Hepimiz, zamanında çocuk idik. Zamanla büyüdük ve hep olmak istediğimiz yetişkin olduk. Yetişkin olduğumuzda her şeyi yapacak kadar özgür olacağımızı düşünüyorduk. Ama büyüdükçe sistemin kölesi olduğumuzun farkında değildik. Zaten farkında olsak büyümek yerine hep çocuk kalmak isterdik.
Su gibi akıp giden yıllarla birlikte bizlerde yetişkin olduk. Yetişkin olmanın çocukluğumuzda hayal ettiğimiz gibi özgür olmak anlamına gelmediğini öğrendik. Çocukluğumuzda ana ve babamızın himayesindeyken yetişkinliğimizde patronların himayesi altına girdik. Ve artık yetişkindik ama kapitalist sistemin kölesiydik. Çocukluğumuzun o güzelim hayalleri artık bugünümüzün gönül kırgınlıklarıydı.

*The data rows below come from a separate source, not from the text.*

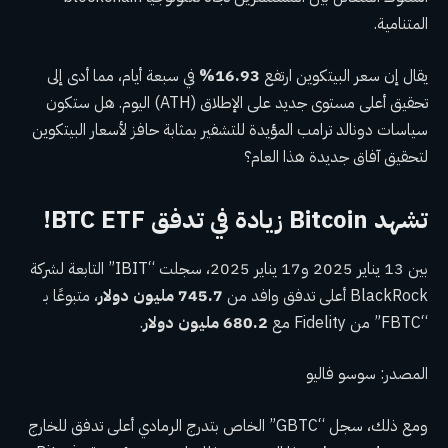
المتنامية.
يقال إن سعر البيتكوين ارتفع
16.93%
في سبعة أيام، مما أدى إلى
تحقيق أعلى مستوى جديد على الإطلاق (ATH) اليوم. هل ستكون
سياسات دونالد ترامب المؤيدة للتشفير بمثابة حافز لأسعار البيتكوين
لتحقيق آفاق جديدة هذا العام؟
تشهد Bitcoin زيادة في تدفق BTC ETF!
بين 13 يناير 2025 و17 يناير 2025، سجلت “IBIT” التابعة لشركة
BlackRock أعلى تدفق وافد من
745.7 مليون دولار
، متبوعًا بـ
“FBTC” من Fidelity مع
680.2 مليون دولار
.
المصدر: سوسو فاليو
ومع ذلك، سجل “GBTC” الخاص بتدرج الرمادي أعلى تدفق للخارج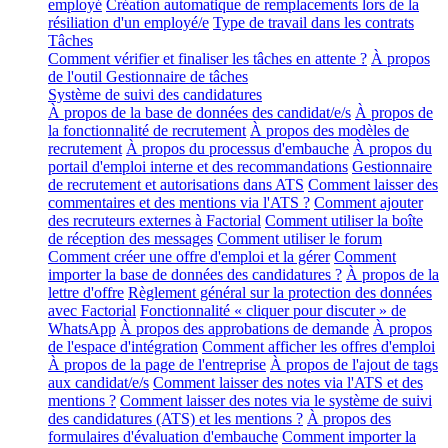
employé
Création automatique de remplacements lors de la
résiliation d'un employé/e
Type de travail dans les contrats
Tâches
Comment vérifier et finaliser les tâches en attente ?
À propos
de l'outil Gestionnaire de tâches
Système de suivi des candidatures
À propos de la base de données des candidat/e/s
À propos de
la fonctionnalité de recrutement
À propos des modèles de
recrutement
À propos du processus d'embauche
À propos du
portail d'emploi interne et des recommandations
Gestionnaire
de recrutement et autorisations dans ATS
Comment laisser des
commentaires et des mentions via l'ATS ?
Comment ajouter
des recruteurs externes à Factorial
Comment utiliser la boîte
de réception des messages
Comment utiliser le forum
Comment créer une offre d'emploi et la gérer
Comment
importer la base de données des candidatures ?
À propos de la
lettre d'offre
Règlement général sur la protection des données
avec Factorial
Fonctionnalité « cliquer pour discuter » de
WhatsApp
À propos des approbations de demande
À propos
de l'espace d'intégration
Comment afficher les offres d'emploi
À propos de la page de l'entreprise
À propos de l'ajout de tags
aux candidat/e/s
Comment laisser des notes via l'ATS et des
mentions ?
Comment laisser des notes via le système de suivi
des candidatures (ATS) et les mentions ?
À propos des
formulaires d'évaluation d'embauche
Comment importer la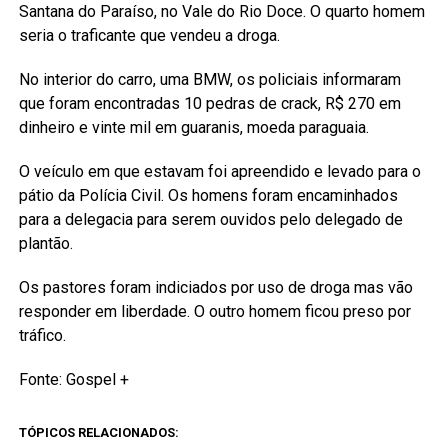
Santana do Paraíso, no Vale do Rio Doce. O quarto homem
seria o traficante que vendeu a droga.
No interior do carro, uma BMW, os policiais informaram
que foram encontradas 10 pedras de crack, R$ 270 em
dinheiro e vinte mil em guaranis, moeda paraguaia.
O veículo em que estavam foi apreendido e levado para o
pátio da Polícia Civil. Os homens foram encaminhados
para a delegacia para serem ouvidos pelo delegado de
plantão.
Os pastores foram indiciados por uso de droga mas vão
responder em liberdade. O outro homem ficou preso por
tráfico.
Fonte: Gospel +
TÓPICOS RELACIONADOS: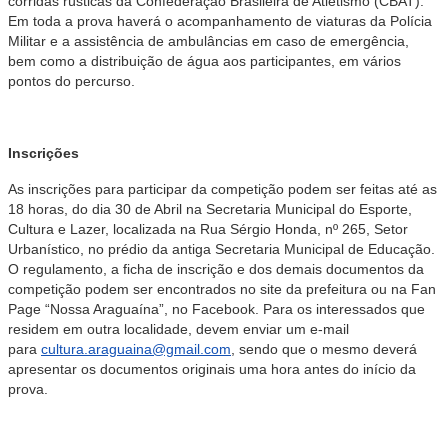
corridas rústicas da Confederação Brasileira de Atletismo (CBAT).
Em toda a prova haverá o acompanhamento de viaturas da Polícia
Militar e a assistência de ambulâncias em caso de emergência,
bem como a distribuição de água aos participantes, em vários
pontos do percurso.
Inscrições
As inscrições para participar da competição podem ser feitas até as
18 horas, do dia 30 de Abril na Secretaria Municipal do Esporte,
Cultura e Lazer, localizada na Rua Sérgio Honda, nº 265, Setor
Urbanístico, no prédio da antiga Secretaria Municipal de Educação.
O regulamento, a ficha de inscrição e dos demais documentos da
competição podem ser encontrados no site da prefeitura ou na Fan
Page “Nossa Araguaína”, no Facebook. Para os interessados que
residem em outra localidade, devem enviar um e-mail
para
cultura.araguaina@gmail.com
, sendo que o mesmo deverá
apresentar os documentos originais uma hora antes do início da
prova.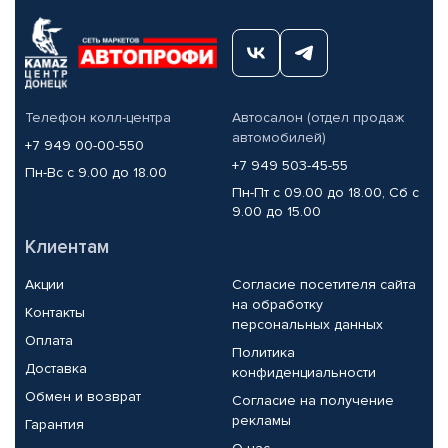
Телефон колл-центра
Автосалон (отдел продаж
автомобилей)
+7 949 00-00-550
+7 949 503-45-55
Пн-Вс с 9.00 до 18.00
Пн-Пт с 09.00 до 18.00, Сб с
9.00 до 15.00
Клиентам
Акции
Согласие посетителя сайта
на обработку
Контакты
персональных данных
Оплата
Политика
Доставка
конфиденциальности
Обмен и возврат
Согласие на получение
рекламы
Гарантия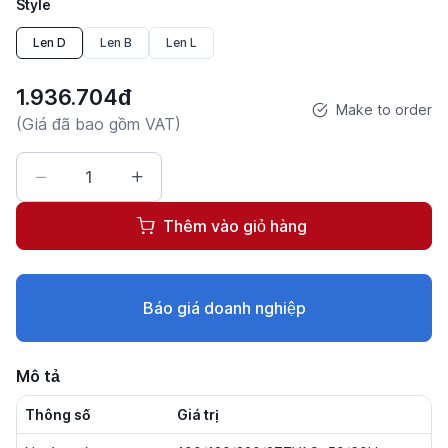
Style
Len D
Len B
Len L
1.936.704đ
Make to order
(Giá đã bao gồm VAT)
Thêm vào giỏ hàng
Báo giá doanh nghiệp
Mô tả
Thông số
Giá trị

Hayat bize en büyük özgürlüğün çocukluğumuzda oynadığımız mahalle oyunları olduğunu öğretse de yaşamımızın o kayıp cennetini bir daha bulamayacağız.

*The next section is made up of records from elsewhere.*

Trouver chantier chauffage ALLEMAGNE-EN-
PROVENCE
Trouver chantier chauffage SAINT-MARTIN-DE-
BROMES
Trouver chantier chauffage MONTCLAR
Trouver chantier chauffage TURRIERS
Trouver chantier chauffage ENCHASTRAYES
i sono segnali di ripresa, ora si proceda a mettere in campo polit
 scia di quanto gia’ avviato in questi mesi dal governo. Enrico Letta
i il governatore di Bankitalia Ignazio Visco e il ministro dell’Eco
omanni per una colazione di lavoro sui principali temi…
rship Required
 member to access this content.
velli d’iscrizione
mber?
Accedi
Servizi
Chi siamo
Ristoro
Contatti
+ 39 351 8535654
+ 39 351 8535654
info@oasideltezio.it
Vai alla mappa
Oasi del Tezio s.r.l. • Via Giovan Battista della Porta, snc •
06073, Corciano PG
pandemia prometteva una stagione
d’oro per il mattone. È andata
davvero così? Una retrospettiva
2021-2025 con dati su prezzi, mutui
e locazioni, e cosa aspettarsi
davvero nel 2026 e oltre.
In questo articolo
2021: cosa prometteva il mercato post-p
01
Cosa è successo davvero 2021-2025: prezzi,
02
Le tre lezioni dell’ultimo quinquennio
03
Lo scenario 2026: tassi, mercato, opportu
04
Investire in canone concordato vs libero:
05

Hep deriz ya eski ramazanlar, eski bayramlar, eski, eski, eski... O eskilerde hep çocukluğumuzdaki anılarımız ve mutlu günlerimiz gizlidir.
Ve biz, o anıları zaman zaman zihnimizde saklandığı yerden çıkarıp, oynamakla yetinmek zorundayız.
Acıda olsa çocukluğunda hayal ettiği özgürlüğe ve mutluluğa ulaşamayan yetişkinlerin en önemli oyuncağı çocukluk anılarıdır.
Ve o anılar olmasa yaşam çekilmez ki...
Haydi çocukluğumuza bir daha gülümseyelim ve çocukluğumuzda yaptığımız gibi elimizle çocukluğumuza bir öpücük gönderelim.